Expresión de la nucleoproteína y hemoglutinina del virus del sarampión en células de insecto

BELIZAN ALEJANDRA; SOBREVALS LUCIANO; ARGUELLES MARCELO; PERALTA ANDREA; ROTA R; RABINOVITZ B; TABOGA OSCAR; GLIKMAN GRACIELA

Buenos Aires

Congreso; VIII Congreso Argentino de Virología; 2005

Sociedad Argentina de Virología

EL virus del sarampión (MV) es un patógeno ubicuo perteneciente a la familia Paramixoviridae y aunque actualmente está desapareciendo en los países desarrollados debido a eficientes programas de vacunación, todavía es muy común en países en vías de desarrollo. La infección por MV es una de las mayores causas de morbilidad y mortalidad en la infancia a escala global, fundamentalmente porque en el curso de la misma se produce una inmunosupresión transitoria. La nucleoproteína y la hemoaglutinina son las proteína de mayor importancia diagnóstica: a)la nucleoproteína (N) es la proteína más inmunogénica y los anticuerpos anti-N representan un marcador inequívoco de seropositividad; b) la hemoaglutinina (H) es una glicoproteína qeu induce anticuerpos neutralizantes de la infección, además de estar involucrada en la interacción con el receptor celular CD46. Para la optimización de los métodos de diagnóstico serológico, es necesario obtener proteínas N y H en un sistema en el cual dichas proteínas posean un plegamiento similar al nativo. EL sistema de baculovirus recombinantes es ampliamente utilizado para la expresión de proteína heterólogas en cultivo de células de insecto, debido a que ne la mayoría de los casos, las proteínas recombinates son procesadas, modificadas y dirigidas a sus loacalizaciones celulares apropiadas. Tanto el gen de la proteína N como el de la proteína H fueron amplificados mediante RT-PCR utilizando primers específicos para cada gen, y clonados en el plásmido donor pFastBac.

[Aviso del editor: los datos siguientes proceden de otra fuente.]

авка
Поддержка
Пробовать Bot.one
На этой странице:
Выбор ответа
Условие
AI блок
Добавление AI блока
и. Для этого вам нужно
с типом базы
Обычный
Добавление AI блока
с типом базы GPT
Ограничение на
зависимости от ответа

Este plásmido se empleó para transformar células competentes DH10Bac, para la obtención de bácmidos recombinantes, los cuales se utilizaron para transfectar celúlas Sf9. Luego se seleccionaron los clone spositivos y se evaluó el nivel de expresión de cada uno mediante Western blot y ELISA. Conclusión: El sistema basado en baculovirus permitió obtener niveles apropiados de expresión de las proteínas virales. Utilizando anticuerpos policlonales obtenidos por inmunización con la partícula viral completa, en un ensayo de ELISA de captura se pudieron detectar las proteínas recombinantes. Por otro lado, dichas proteínas fueron detectadas por sueros de pacientes en etapa convalesciente y por suero de individuos vacunados. Estos resultados sugieren que los epitopes de reconocimiento son similares a los de las proteínas nativas.